Look to Digitize Other Activities

Once a company has digital lean planning up and running, it should look to digitize other activities in the construction value chain. Specifically, the company should look to digitize activities that can complement and strengthen planning by capitalizing on a shared data set.

With this in mind, our research identified two ideal tools to complement digital lean planning:

  • Digital Quantity Surveys. These gather data about the quantity of material and work accomplished on-site, such as the amount of cable or steel installed.
  • Digital Bid Database. These collect historical data about project budgets and actual productivity rates.

These three activities—digital lean planning, digital quantity surveys, and digital bid databases—complement one other so well because together they assemble and share a large and accurate data set to monitor and steer site activities. (See Exhibit 3.) Together they enable quick responses when plans unexpectedly change, allow site managers to make more informed decisions, and help companies make more precise project bids based on actual data about past project budgets and performance.
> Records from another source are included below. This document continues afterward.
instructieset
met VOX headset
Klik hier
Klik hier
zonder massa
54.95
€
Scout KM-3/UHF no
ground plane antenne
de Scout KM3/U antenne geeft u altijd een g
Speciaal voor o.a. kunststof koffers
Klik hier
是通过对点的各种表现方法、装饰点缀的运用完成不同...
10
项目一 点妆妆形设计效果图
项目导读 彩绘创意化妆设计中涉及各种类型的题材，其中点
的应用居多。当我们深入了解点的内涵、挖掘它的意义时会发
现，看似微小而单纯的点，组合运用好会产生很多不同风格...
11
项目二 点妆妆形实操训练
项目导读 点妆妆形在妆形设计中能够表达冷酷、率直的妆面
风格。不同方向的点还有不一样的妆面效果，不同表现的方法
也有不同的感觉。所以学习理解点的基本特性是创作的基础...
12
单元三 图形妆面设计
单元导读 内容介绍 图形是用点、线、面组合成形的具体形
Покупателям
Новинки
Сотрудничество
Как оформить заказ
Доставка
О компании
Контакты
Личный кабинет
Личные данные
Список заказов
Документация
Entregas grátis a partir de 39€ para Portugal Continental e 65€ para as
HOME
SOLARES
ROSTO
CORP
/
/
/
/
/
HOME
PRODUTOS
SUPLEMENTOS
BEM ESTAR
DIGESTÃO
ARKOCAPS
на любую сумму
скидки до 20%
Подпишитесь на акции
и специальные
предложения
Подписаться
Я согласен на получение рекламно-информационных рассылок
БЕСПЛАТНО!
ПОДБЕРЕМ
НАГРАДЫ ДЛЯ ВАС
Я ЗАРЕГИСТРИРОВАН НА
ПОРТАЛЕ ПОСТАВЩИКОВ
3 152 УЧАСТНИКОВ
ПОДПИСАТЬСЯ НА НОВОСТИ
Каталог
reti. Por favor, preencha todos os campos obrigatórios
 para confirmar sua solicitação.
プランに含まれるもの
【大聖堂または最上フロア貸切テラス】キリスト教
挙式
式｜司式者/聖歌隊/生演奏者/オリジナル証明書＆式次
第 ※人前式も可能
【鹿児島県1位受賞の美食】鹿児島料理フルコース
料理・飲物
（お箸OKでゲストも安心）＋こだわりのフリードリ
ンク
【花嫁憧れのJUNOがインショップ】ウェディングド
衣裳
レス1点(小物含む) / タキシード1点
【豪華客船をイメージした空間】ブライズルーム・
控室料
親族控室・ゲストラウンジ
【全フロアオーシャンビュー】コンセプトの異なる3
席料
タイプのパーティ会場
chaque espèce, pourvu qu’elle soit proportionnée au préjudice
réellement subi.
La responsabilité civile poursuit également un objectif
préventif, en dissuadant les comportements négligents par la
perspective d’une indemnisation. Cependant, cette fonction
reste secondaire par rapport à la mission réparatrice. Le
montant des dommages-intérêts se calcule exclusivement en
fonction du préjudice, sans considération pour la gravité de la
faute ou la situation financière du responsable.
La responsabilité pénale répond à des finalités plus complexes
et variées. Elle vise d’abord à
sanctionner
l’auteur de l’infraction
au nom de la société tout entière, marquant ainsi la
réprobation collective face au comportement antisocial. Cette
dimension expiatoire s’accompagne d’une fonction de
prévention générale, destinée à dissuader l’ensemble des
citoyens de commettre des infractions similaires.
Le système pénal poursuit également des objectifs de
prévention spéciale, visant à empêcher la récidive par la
The construction industry should gather, connect, and exploit data from the field in ways The Lean Advantage for Large Construction Projects for decades. (See “The Lean Advantage for Large Construction Projects: Industrializing Project Execution to Create Value,” BCG Focus, December 2015.) Applying digital lean planning at construction work sites can quickly produce tangible results. While companies should continue to digitize high-level IT processes at the BIM level, they should pay more attention to work sites as places to solve significant pain points and drive productivity gains after decades of stagnation.